If your song does well on a Release Radar push I’ve seen things like a second larger push later, or making it into Discover Weekly or other algorithmic playlists Spotify offers.

Larger artists have much bigger budgets and existing fans and don’t have a need to trigger the Spotify algorithm, as a small undiscovered artist on a budget it can be a powerful tool to get your music into the ears of new listeners!

While an algorithmic push ins’t the be all end all, I consider my song release a “success” marketing wise if I can trigger the algorithm. It means I ran my ads well enough to convince Spotify the song may be good and from here it’s on the ears of listeners if they like it enough to save and stream and and Spotify to keep pushing it out to more listeners.

That being said for any of you out there reading this who aren’t releasing music, favoriting and adding your friends songs to playlists, and most importantly streaming the the songs (and not skipping them), helps them out a ton!

(Of note this is what I’ve learned as of publishing this article, I’m sure it will change in the future as Spotify continues to grow and change.)

6. The Most Important One

The last thing to share, and most importantly, you have to consistently put out quality music and continue to get better.

While this is a marketing guide, honestly you should spend less than 1% of your time setting up and running social media ads, creating graphics, and pitching playlists. 99% of your time should be spent honing your craft and becoming a better musician.

When I release a track I spend one day making creative, setting up the facebook ads, finding playlists to submit to. Usually I do this 2–3 days before a song comes out. And then the day the song comes out I spend about 1–2 hours submitting to the playlists and posting on social media.

Otherwise I’m spending all the rest of my time becoming a better music producer. This guide is to help you streamline and know exactly what to do for that one day of prep work, but the other 29 days in a month should be focused on your craft!

One of my good friends and electronic music producer JayBird told me “Chasing streams can be a money pit, and while you may see some initial success, it won’t hold up if you aren’t putting out quality music. Once I honed my craft and was able to get my tracks signed by labels my streams grew exponentially.”

If you’re an electronic music producer and looking to improve your craft you should absolutely reach out to him via his producer collective The Birdhouse!

That being said, if you do truly believe you’re making great music and you haven’t been able to find your initial audience yet, this guide should be perfect for you to start to slowly grow your fan base and get into the ears of more listeners!

In Conclusion

This is still likely just a primer on the many things you can be doing to promote your music. I didn’t cover things like getting your song signed to a label (which ideally has it’s own reach), days of the week to release your songs, posting reels and other content to keep listeners engaged, and more.
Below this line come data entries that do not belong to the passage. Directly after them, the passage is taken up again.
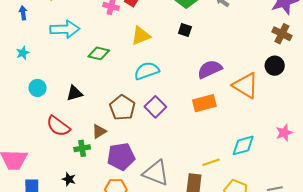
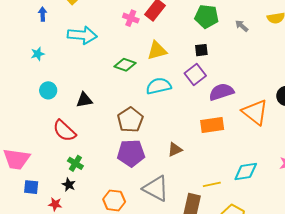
black square: (185, 30) -> (201, 50), turned -32
green diamond: (99, 53) -> (125, 65), moved
purple square: (155, 107) -> (195, 74), moved
brown triangle: (99, 131) -> (175, 150), moved
green cross: (82, 148) -> (75, 163), moved, turned 35
purple pentagon: (121, 157) -> (131, 153), moved

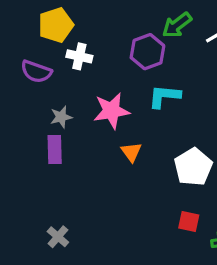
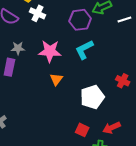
cyan L-shape: (164, 96) -> (84, 50), turned -45

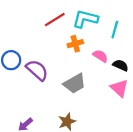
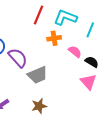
red line: (55, 20) -> (38, 15), turned -42
gray trapezoid: (75, 83) -> (38, 75), moved

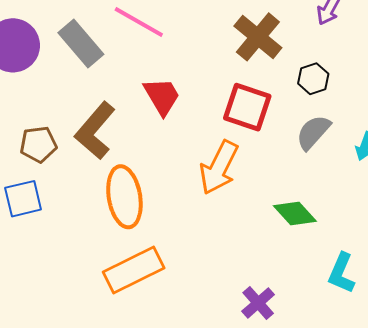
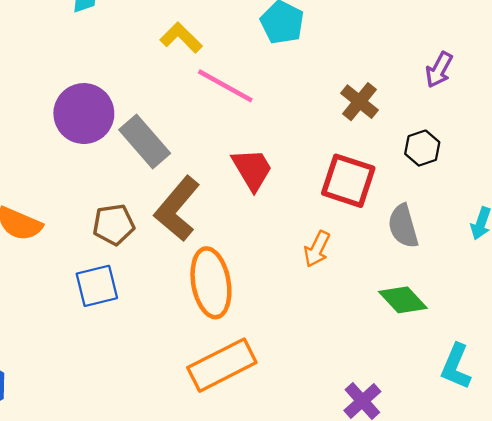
brown cross: (258, 37) -> (359, 102), size x0.7
gray rectangle: (81, 44) -> (145, 142), moved
gray semicircle: (313, 132) -> (403, 226), moved, turned -57
orange arrow: (219, 168) -> (317, 249), size x0.6

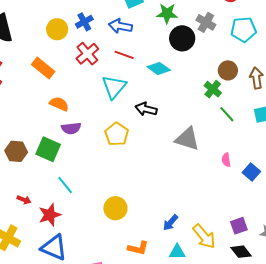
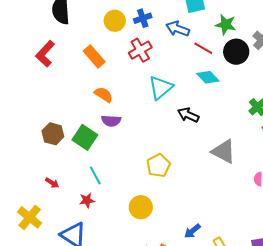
red line: (124, 55) -> (203, 48), moved
yellow pentagon: (117, 134) -> (158, 165), moved
red star: (50, 215) -> (87, 200), moved, size x0.7

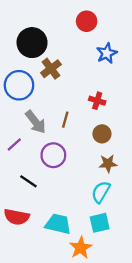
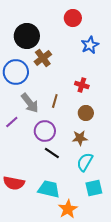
brown star: (108, 164) -> (80, 138), moved
black line: (28, 181) -> (52, 153), moved
cyan square: (100, 223) -> (94, 188), moved

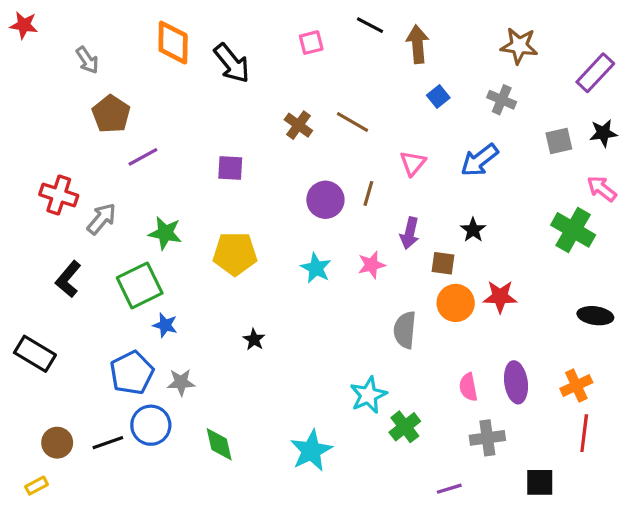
If you want to just make music to make music, by all means do that. But if you want to build a following and become a bigger artist, you do need to treat it as a “job” at times and put in consistent and specific work.

I really like this 3 tips to make it as a DJ video James Hype did.

Once you feel you have great music, putting out social media content, running ads, all of these things will help you grow, but having quality music first and foremost is what matters.

I wanted to summarize all the most important points for you here again as the TLDR;

  1. Put together a budget and run social media ads to get listeners
  2. Pitch to playlists to find new listeners
  3. Make sure to submit your music to Spotify early and get on Release Radar
  4. And most importantly, spend 1% of your time marketing (and if you follow this guide that should make this much easier!) and 99% of your time becoming a better musician

I hope this was helpful and please share what does and doesn’t work for you all and continue to learn from others on how to promote your music!

To end on a high note, keep going, enjoy the process and you got this!